— What you have to do —
Exact copies of all the records below should be returned.

(Stored data)
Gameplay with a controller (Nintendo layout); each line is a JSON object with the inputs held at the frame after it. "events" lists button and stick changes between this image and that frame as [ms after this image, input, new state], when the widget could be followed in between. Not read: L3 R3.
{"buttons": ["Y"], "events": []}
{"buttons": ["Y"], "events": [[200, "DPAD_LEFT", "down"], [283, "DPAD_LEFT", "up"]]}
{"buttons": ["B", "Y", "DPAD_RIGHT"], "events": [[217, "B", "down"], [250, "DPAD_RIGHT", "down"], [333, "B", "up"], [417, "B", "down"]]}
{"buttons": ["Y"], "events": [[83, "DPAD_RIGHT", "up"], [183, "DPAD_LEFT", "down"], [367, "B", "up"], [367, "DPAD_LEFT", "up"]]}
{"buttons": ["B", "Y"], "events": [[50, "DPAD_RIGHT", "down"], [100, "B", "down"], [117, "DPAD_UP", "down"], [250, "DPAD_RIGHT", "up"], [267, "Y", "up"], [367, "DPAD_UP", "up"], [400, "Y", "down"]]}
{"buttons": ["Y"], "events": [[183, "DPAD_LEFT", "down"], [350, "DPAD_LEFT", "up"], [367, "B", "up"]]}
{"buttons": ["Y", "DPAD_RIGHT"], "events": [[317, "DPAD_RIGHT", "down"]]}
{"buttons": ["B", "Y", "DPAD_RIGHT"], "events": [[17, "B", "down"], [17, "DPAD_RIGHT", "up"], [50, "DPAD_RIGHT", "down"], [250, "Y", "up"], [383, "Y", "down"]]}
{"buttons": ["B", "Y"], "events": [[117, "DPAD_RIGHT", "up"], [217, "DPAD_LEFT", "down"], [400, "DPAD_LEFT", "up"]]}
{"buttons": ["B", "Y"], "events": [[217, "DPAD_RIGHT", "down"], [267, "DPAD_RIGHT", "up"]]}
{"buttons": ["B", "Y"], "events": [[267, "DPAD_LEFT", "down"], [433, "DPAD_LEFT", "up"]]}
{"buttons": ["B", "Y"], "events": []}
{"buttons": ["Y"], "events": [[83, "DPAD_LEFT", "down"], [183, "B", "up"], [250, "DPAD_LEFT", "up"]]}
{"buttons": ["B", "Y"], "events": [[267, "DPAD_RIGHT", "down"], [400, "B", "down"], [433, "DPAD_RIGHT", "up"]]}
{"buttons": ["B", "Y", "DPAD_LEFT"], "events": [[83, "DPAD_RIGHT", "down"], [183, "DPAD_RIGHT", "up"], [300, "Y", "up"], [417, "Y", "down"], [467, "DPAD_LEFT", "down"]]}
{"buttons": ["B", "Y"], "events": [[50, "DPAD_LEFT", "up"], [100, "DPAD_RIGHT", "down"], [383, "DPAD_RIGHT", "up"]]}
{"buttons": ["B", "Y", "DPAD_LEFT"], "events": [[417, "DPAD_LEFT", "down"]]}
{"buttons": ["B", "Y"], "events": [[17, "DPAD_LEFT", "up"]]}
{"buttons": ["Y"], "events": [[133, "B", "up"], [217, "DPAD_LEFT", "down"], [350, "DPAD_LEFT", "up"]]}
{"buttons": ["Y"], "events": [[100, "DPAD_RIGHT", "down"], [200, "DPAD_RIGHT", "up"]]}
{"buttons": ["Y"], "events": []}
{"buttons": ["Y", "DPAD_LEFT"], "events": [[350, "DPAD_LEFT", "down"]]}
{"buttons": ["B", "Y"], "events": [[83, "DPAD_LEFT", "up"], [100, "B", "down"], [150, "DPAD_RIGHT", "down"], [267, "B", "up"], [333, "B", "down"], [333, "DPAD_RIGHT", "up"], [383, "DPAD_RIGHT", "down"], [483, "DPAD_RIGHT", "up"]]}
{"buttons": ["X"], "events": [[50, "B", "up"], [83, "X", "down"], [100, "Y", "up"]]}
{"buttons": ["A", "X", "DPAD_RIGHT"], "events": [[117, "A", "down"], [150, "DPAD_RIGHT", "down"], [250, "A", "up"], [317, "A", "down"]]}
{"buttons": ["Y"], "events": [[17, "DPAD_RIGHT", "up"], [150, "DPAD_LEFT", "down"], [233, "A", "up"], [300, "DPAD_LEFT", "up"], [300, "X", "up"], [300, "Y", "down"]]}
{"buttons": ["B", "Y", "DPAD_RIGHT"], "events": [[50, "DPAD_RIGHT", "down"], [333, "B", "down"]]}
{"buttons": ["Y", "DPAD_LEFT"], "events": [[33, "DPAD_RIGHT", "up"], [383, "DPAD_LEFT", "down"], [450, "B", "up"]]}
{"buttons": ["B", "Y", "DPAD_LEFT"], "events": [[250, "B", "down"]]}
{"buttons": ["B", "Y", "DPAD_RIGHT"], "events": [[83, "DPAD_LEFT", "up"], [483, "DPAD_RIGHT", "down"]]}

— Response to the task —
Gameplay with a controller (Nintendo layout); each line is a JSON object with the inputs held at the frame after it. "events" lists button and stick changes between this image and that frame as [ms after this image, input, new state], when the widget could be followed in between. Not read: L3 R3.
{"buttons": ["Y"], "events": []}
{"buttons": ["Y"], "events": [[200, "DPAD_LEFT", "down"], [283, "DPAD_LEFT", "up"]]}
{"buttons": ["B", "Y", "DPAD_RIGHT"], "events": [[217, "B", "down"], [250, "DPAD_RIGHT", "down"], [333, "B", "up"], [417, "B", "down"]]}
{"buttons": ["Y"], "events": [[83, "DPAD_RIGHT", "up"], [183, "DPAD_LEFT", "down"], [367, "B", "up"], [367, "DPAD_LEFT", "up"]]}
{"buttons": ["B", "Y"], "events": [[50, "DPAD_RIGHT", "down"], [100, "B", "down"], [117, "DPAD_UP", "down"], [250, "DPAD_RIGHT", "up"], [267, "Y", "up"], [367, "DPAD_UP", "up"], [400, "Y", "down"]]}
{"buttons": ["Y"], "events": [[183, "DPAD_LEFT", "down"], [350, "DPAD_LEFT", "up"], [367, "B", "up"]]}
{"buttons": ["Y", "DPAD_RIGHT"], "events": [[317, "DPAD_RIGHT", "down"]]}
{"buttons": ["B", "Y", "DPAD_RIGHT"], "events": [[17, "B", "down"], [17, "DPAD_RIGHT", "up"], [50, "DPAD_RIGHT", "down"], [250, "Y", "up"], [383, "Y", "down"]]}
{"buttons": ["B", "Y"], "events": [[117, "DPAD_RIGHT", "up"], [217, "DPAD_LEFT", "down"], [400, "DPAD_LEFT", "up"]]}
{"buttons": ["B", "Y"], "events": [[217, "DPAD_RIGHT", "down"], [267, "DPAD_RIGHT", "up"]]}
{"buttons": ["B", "Y"], "events": [[267, "DPAD_LEFT", "down"], [433, "DPAD_LEFT", "up"]]}
{"buttons": ["B", "Y"], "events": []}
{"buttons": ["Y"], "events": [[83, "DPAD_LEFT", "down"], [183, "B", "up"], [250, "DPAD_LEFT", "up"]]}
{"buttons": ["B", "Y"], "events": [[267, "DPAD_RIGHT", "down"], [400, "B", "down"], [433, "DPAD_RIGHT", "up"]]}
{"buttons": ["B", "Y", "DPAD_LEFT"], "events": [[83, "DPAD_RIGHT", "down"], [183, "DPAD_RIGHT", "up"], [300, "Y", "up"], [417, "Y", "down"], [467, "DPAD_LEFT", "down"]]}
{"buttons": ["B", "Y"], "events": [[50, "DPAD_LEFT", "up"], [100, "DPAD_RIGHT", "down"], [383, "DPAD_RIGHT", "up"]]}
{"buttons": ["B", "Y", "DPAD_LEFT"], "events": [[417, "DPAD_LEFT", "down"]]}
{"buttons": ["B", "Y"], "events": [[17, "DPAD_LEFT", "up"]]}
{"buttons": ["Y"], "events": [[133, "B", "up"], [217, "DPAD_LEFT", "down"], [350, "DPAD_LEFT", "up"]]}
{"buttons": ["Y"], "events": [[100, "DPAD_RIGHT", "down"], [200, "DPAD_RIGHT", "up"]]}
{"buttons": ["Y"], "events": []}
{"buttons": ["Y", "DPAD_LEFT"], "events": [[350, "DPAD_LEFT", "down"]]}
{"buttons": ["B", "Y"], "events": [[83, "DPAD_LEFT", "up"], [100, "B", "down"], [150, "DPAD_RIGHT", "down"], [267, "B", "up"], [333, "B", "down"], [333, "DPAD_RIGHT", "up"], [383, "DPAD_RIGHT", "down"], [483, "DPAD_RIGHT", "up"]]}
{"buttons": ["X"], "events": [[50, "B", "up"], [83, "X", "down"], [100, "Y", "up"]]}
{"buttons": ["A", "X", "DPAD_RIGHT"], "events": [[117, "A", "down"], [150, "DPAD_RIGHT", "down"], [250, "A", "up"], [317, "A", "down"]]}
{"buttons": ["Y"], "events": [[17, "DPAD_RIGHT", "up"], [150, "DPAD_LEFT", "down"], [233, "A", "up"], [300, "DPAD_LEFT", "up"], [300, "X", "up"], [300, "Y", "down"]]}
{"buttons": ["B", "Y", "DPAD_RIGHT"], "events": [[50, "DPAD_RIGHT", "down"], [333, "B", "down"]]}
{"buttons": ["Y", "DPAD_LEFT"], "events": [[33, "DPAD_RIGHT", "up"], [383, "DPAD_LEFT", "down"], [450, "B", "up"]]}
{"buttons": ["B", "Y", "DPAD_LEFT"], "events": [[250, "B", "down"]]}
{"buttons": ["B", "Y", "DPAD_RIGHT"], "events": [[83, "DPAD_LEFT", "up"], [483, "DPAD_RIGHT", "down"]]}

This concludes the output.